The provocative title of Greely's talk, "The End of Sex," was not meant to imply the demise of sexual relations or gender differences or the basic one egg/one sperm requirement. Rather, he said, sexual intercourse as a mode of conception will become outmoded, thanks to steady improvements and cost reductions in whole-genome sequencing, analyzing an embryo's genome in a dish without impairing the embryo's viability, and making gametes from iPSCs (induced pluripotent stem cells) generated from easily reached tissue such as skin. Like embryonic stem cells, iPSCs can differentiate into every one of the 200-odd cell types that make up the human body. (And if gametes can be begotten from skin via iPSCs, age and even gender will no longer pose a barrier to creating thousands of embryos to pick from.)
Four or five decades is a long time in the life-science business. And so a half-century hence, said Greely, "most children will be conceived in IVF clinics" - as selecting your kids for health traits gets not only cheap and easy but outright encouraged by insurance companies and governments trying to rein in health-care expenses. Tossing a measly $5K into the kitty for prenatal genetic diagnosis to predict other, not strictly medical traits from height to sociability to IQ will prove irresistible for people already ready to fork over an extra twenty grand a year for the right preschool, Greely suggested.
Putting aside some truly gnarly ethical issues (eggs or sperm from two-year-old girl's skin? a dead man's? a pilfered toothpick?) not to mention profoundly deeper concerns (see The Abolition of Man, by C.S. Lewis), I'm skeptical for other reasons. The notion that a majority of babies will originate from a lab procedure depends on the procedure's perceived utility: People have to believe that optimizing embryos absent serious health concerns actually makes for better babies. But would it?

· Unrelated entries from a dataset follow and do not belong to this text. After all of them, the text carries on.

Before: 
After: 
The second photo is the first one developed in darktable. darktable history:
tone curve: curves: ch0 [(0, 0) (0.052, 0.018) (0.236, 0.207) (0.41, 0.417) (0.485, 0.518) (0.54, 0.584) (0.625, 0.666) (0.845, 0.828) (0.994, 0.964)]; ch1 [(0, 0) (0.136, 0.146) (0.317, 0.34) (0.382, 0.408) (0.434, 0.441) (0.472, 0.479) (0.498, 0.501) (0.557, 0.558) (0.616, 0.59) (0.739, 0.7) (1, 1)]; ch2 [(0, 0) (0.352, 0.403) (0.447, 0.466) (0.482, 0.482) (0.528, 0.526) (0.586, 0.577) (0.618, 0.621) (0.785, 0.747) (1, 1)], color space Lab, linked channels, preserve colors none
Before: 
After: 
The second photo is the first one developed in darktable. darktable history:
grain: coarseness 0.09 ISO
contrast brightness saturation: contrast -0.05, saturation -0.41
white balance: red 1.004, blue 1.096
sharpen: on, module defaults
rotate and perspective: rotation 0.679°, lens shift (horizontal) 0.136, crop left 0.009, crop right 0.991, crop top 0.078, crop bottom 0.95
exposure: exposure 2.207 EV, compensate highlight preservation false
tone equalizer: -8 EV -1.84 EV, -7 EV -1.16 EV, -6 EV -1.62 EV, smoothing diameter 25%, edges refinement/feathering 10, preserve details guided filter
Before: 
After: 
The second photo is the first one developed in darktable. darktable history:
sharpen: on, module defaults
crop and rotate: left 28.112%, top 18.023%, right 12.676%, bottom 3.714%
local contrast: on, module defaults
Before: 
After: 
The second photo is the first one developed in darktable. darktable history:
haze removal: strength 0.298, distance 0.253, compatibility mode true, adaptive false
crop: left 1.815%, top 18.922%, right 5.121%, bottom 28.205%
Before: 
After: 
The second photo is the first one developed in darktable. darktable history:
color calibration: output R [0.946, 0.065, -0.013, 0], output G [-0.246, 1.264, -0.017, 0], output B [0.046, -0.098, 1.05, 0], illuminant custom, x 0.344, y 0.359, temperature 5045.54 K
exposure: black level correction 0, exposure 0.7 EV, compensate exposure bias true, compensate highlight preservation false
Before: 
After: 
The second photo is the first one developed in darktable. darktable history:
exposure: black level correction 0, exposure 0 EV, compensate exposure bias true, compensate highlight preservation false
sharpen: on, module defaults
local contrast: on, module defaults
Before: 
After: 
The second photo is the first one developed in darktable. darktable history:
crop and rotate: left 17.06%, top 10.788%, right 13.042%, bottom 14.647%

Here's the thing: PGD, properly performed, hasn't yet been shown to impair embryos' progress to babyhood. And the follow-up necessary to ensure that no long-term harm occurs awaits several more decades of careful follow-up. In PGD, one cell is teased from the eight or so that compose an early embryo, then subjected to genetic scrutiny. The assumption that the remaining cells can fill in for the missing one, is just that: an assumption. Serious researchers, such as Magdalena Zernicka-Goetz, PhD, of the Gurdon Institute, have shown position-dependent differences in embryonic cells at the earliest stages of development.
Plus, many of the most interesting inherited human traits owe to not one, but scores or hundreds of genes working in concert. Many genes are pleiotropic, so an improvement in one desirable trait (say, athletic prowess) comes at the expense of another (say, intelligence). Besides, there's more to a human cell's hardwiring than mere DNA. Cells' properties (and those of the person those cells compose) depend on activation levels of each gene in each cell, which in turn depend on epigenetic settings - chemical rheostats - that are themselves inherited, to some degree, along with the DNA.
Anyway, no amount of genetic selection can forecast with any accuracy the environment in which a newborn's genetic program will play out. Today's "lethal disease" becomes tomorrow's nuisance. I suffer from a genetic defect that surely would have caused my early death 3,000 years ago. It's called "nearsightedness". Big deal; I wear contact lenses. Who knows what "the just-right genome" will look like 50 years from now?